WHAT TO DO:
Taking the listing below, restate word for word each line from the line with "thumb ip: (538, 419)" to the line with "thumb cmc: (509, 494)", ends included, and stop there.

┌─ PROVIDED MATERIAL

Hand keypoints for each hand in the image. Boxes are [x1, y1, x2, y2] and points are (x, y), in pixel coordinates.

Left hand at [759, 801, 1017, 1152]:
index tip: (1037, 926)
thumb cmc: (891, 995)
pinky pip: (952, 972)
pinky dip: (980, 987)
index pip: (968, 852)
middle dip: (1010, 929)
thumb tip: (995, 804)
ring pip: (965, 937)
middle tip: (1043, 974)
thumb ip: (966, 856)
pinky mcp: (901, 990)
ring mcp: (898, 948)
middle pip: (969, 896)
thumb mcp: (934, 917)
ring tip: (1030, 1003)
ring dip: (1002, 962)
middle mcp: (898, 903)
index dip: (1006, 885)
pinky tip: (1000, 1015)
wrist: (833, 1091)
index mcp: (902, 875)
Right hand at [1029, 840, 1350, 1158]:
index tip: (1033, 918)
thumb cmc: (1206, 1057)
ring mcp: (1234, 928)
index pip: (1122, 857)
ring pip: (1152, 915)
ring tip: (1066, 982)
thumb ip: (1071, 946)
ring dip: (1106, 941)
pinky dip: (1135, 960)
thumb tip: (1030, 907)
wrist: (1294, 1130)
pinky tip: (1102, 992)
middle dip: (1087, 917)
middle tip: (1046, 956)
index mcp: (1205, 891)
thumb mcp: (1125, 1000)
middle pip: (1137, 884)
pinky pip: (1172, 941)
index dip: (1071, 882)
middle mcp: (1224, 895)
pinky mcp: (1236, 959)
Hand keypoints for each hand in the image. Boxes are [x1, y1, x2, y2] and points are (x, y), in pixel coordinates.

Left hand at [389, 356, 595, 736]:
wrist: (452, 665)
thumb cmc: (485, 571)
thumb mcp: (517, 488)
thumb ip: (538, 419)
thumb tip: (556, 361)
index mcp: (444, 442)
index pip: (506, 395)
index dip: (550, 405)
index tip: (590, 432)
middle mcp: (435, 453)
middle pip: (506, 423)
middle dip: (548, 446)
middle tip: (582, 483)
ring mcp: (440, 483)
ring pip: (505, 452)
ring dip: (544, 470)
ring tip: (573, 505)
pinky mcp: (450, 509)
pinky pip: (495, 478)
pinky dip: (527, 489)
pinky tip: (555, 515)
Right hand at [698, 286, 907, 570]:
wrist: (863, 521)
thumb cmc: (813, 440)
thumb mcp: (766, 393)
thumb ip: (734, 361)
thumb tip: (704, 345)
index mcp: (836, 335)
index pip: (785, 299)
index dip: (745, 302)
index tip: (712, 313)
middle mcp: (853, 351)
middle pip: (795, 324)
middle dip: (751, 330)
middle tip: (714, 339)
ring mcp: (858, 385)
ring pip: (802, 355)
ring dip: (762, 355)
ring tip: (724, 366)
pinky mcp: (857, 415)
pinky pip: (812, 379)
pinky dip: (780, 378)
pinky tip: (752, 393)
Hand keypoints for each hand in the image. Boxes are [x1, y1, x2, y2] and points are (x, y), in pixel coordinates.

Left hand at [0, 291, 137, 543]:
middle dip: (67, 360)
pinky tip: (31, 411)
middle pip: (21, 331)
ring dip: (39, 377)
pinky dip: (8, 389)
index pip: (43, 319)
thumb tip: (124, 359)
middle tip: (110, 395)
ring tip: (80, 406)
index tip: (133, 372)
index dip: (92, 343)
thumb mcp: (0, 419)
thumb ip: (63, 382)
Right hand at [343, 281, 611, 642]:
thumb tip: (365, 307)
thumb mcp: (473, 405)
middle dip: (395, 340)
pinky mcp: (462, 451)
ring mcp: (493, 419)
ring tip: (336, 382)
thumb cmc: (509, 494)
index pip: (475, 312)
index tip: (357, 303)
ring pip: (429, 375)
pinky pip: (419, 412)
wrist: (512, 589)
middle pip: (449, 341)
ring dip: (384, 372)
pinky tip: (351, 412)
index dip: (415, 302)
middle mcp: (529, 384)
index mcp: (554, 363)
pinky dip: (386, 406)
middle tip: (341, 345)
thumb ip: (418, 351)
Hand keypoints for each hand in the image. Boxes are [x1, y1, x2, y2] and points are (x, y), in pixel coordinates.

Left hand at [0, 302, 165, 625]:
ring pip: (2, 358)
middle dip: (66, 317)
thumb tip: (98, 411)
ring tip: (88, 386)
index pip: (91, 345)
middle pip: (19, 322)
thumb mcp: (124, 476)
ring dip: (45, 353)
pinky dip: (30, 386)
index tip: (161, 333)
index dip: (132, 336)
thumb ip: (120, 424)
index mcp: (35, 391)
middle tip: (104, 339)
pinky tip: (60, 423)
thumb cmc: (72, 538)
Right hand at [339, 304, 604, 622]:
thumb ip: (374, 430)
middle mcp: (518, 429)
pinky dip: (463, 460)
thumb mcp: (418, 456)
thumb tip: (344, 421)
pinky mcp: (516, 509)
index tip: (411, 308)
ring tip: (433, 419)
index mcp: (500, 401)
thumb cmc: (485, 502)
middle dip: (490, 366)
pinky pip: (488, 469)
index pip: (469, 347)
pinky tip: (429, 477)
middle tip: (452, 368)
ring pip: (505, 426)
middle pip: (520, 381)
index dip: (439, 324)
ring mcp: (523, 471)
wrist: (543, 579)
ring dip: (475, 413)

└─

ANSWER TO THIS PROBLEM:
thumb ip: (538, 419)
thumb tip: (556, 361)
index mcp: (444, 442)
index pip: (506, 395)
index dip: (550, 405)
index tip: (590, 432)
middle mcp: (435, 453)
middle pip: (506, 423)
middle dip: (548, 446)
middle tip: (582, 483)
ring mcp: (440, 483)
ring pip: (505, 452)
ring dip: (544, 470)
ring tip: (573, 505)
pinky mcp: (450, 509)
pinky pip: (495, 478)
pinky dip: (527, 489)
pinky tip: (555, 515)
Right hand at [698, 286, 907, 570]:
wrist: (863, 521)
thumb cmc: (813, 440)
thumb mcp: (766, 393)
thumb ip: (734, 361)
thumb tip: (704, 345)
index mcp: (836, 335)
index pip: (785, 299)
index dip: (745, 302)
index tip: (712, 313)
middle mcp: (853, 351)
middle pip: (795, 324)
middle dip: (751, 330)
middle tip: (714, 339)
ring mcp: (858, 385)
ring pip: (802, 355)
ring dip: (762, 355)
ring tip: (724, 366)
pinky mcp: (857, 415)
pinky pip: (812, 379)
pinky dip: (780, 378)
pinky tip: (752, 393)
Hand keypoints for each hand in the image. Boxes are [x1, y1, x2, y2] and points are (x, y), in pixel coordinates.

Left hand at [0, 291, 137, 543]:
middle dip: (67, 360)
pinky tip: (31, 411)
middle pip: (21, 331)
ring dip: (39, 377)
pinky dip: (8, 389)
index pip: (43, 319)
thumb tip: (124, 359)
middle tip: (110, 395)
ring tip: (80, 406)
index tip: (133, 372)
index dip: (92, 343)
thumb mcp: (0, 419)
thumb ip: (63, 382)
Right hand at [343, 281, 611, 642]:
thumb tip: (365, 307)
thumb mcp: (473, 405)
middle dip: (395, 340)
pinky mcp: (462, 451)
ring mcp: (493, 419)
ring tip: (336, 382)
thumb cmc: (509, 494)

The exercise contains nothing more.